MARKETING ACROSS CULTURES: A CULTURAL PERSPECTIVE ON MULTICULTURAL MARKETS
The course is designed to challenge students to think critically about culture and international marketing, with an emphasis and perspective on multicultural markets. The course is structured to examine cross-cultural and intercultural approaches that intertwine with the international business environment and the impact that both have on the marketing of goods and services.
MKT 202, MKT 301 and MKT 310 are a prerequisite for this class.
ADVANCED COMMUNICATION INTERNSHIP
This course is for communication majors and minors who meet eligibility requirements. Students will learn career planning skills, explore the organizations in which they work, gain an understanding of how they contributed to their organizations, and discuss societal and world issues, as they affect their workplaces. Students are required to work 10 hours per week while enrolled in the course. Students must cmplete the Communication Internship orientation workshop. Students registering for a hybrid section must also attend five 2-hour class meetings.

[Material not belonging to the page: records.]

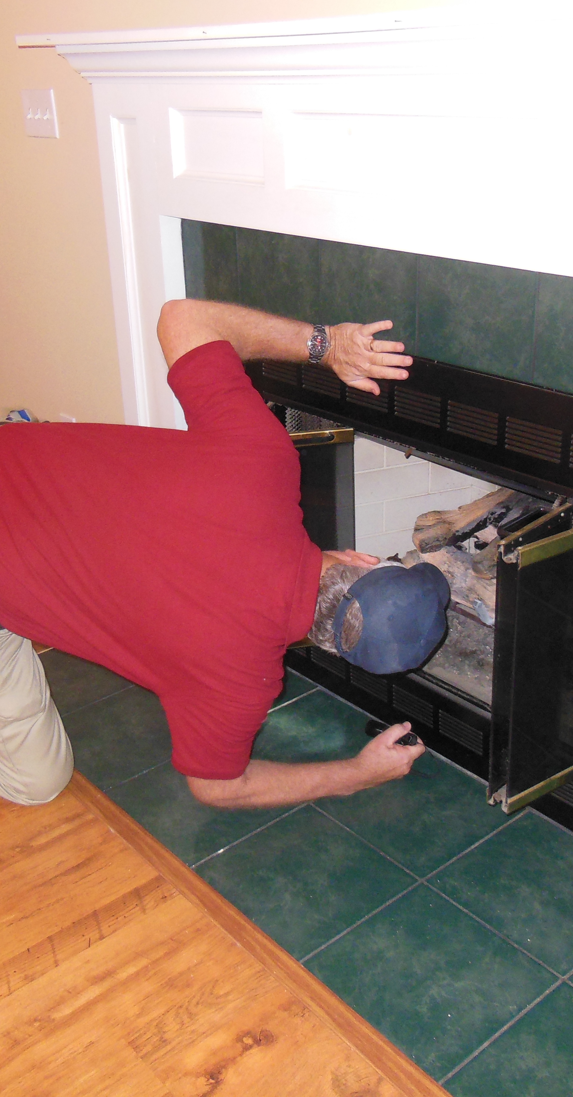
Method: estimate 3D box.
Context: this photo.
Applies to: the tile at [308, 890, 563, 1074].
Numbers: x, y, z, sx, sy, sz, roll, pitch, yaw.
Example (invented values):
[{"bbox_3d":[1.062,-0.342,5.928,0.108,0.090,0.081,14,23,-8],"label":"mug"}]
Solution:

COMMUNICATION INTERNSHIP SPECIAL TOPICS
This course is for students who wish to receive academic credit for a second or third internship. Must be a Communication major or minor who has completed CMN 394 or ISP250 and meets eligibility requirements. Must be taken concurrently with an internship. Topics include building and managing a communication career, effective networking, and leadership development.
LATINO MEDIA AND DIGITAL CULTURE LITERACY
This course explores Latino media literacy from a local, national, transnational and bilingual perspective. This is a Junior Year Experiential Learning (JRYR) course, and as such requires 25 hours of service.
PERSPECTIVES ON COMMUNITY SERVICE
This course explores the relationship between social justice movements and non-profit organizations in the U.S. by providing a structure within which students can learn about issues and theory and the organizational settings in which they are serving.
SPECIAL TOPICS IN COMMUNITY SERVICE STUDIES
Special topics in Community Service Studies are designed to cover emerging or specialized issues in community service, development, nonprofit management, and/or social and global responsibility.